[Figure understanding tasks]
-=-=-=-=-

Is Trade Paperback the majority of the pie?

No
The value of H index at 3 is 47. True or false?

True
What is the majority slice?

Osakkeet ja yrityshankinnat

-=-=-=-=-

▶ _Work order_
Please print all of the lines above again, word for word and unchanged.

▶ _Solution for this task_
Is Trade Paperback the majority of the pie?

No
The value of H index at 3 is 47. True or false?

True
What is the majority slice?

Osakkeet ja yrityshankinnat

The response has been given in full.